Directions
1. In the passage on veterans' benefits claims, rewrite the part from "For example, a" up to and including "is five years.", replacing "matter" with "case".
2. According to the passage on veterans' benefits claims, what is the average wait for a service member whose claim has been appealed to learn whether it has been approved?
*** Source extract Section Begins ***
Countless men and women from North Carolina and from every other state in the union have put their lives on the line to serve in the armed forces. Those courageous and selfless individuals have experienced threats to their security and safety so that others may live in freedom, and for their noble efforts many who serve suffer illnesses and injuries as a result of their times of service. Although the federal government provides service members with the means of applying for veterans' benefits and submitting disability claims, many who do so must wait years to find out if their requests for support will be fulfilled.
For example, a Vietnam veteran who suffers from tumors potentially caused by a substance he was exposed to during the conflict has waited nine years to have his matter resolved. He has submitted his claim to his regional Veterans' Benefits Administration office and that office passed it on to the next level up. His matter is on appeal and therefore moving between the levels of hierarchy in the veterans' benefits system; the average wait time for a service member whose claim has been appealed to find out if the matter has been approved is five years.
*** Source extract Section Ends ***
*** Data for analysis Section Begins ***
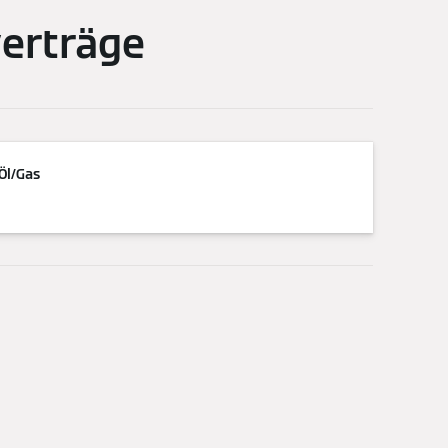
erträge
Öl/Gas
*** Data for analysis Section Ends ***
*** Data for analysis Section Begins ***
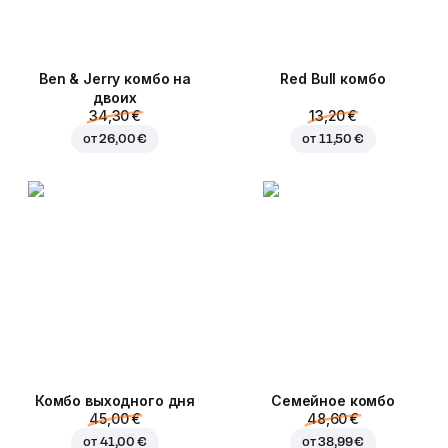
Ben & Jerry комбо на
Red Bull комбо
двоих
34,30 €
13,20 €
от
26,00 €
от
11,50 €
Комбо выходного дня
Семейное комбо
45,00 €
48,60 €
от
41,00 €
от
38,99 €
*** Data for analysis Section Ends ***
*** Data for analysis Section Begins ***
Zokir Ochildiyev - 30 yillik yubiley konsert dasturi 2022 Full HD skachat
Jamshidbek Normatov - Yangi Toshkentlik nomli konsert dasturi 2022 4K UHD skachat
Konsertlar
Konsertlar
*** Data for analysis Section Ends ***
Results for the exercise
1.
For example, a Vietnam veteran who suffers from tumors potentially caused by a substance he was exposed to during the conflict has waited nine years to have his case resolved. He has submitted his claim to his regional Veterans' Benefits Administration office and that office passed it on to the next level up. His case is on appeal and therefore moving between the levels of hierarchy in the veterans' benefits system; the average wait time for a service member whose claim has been appealed to find out if the case has been approved is five years.

2. Five years.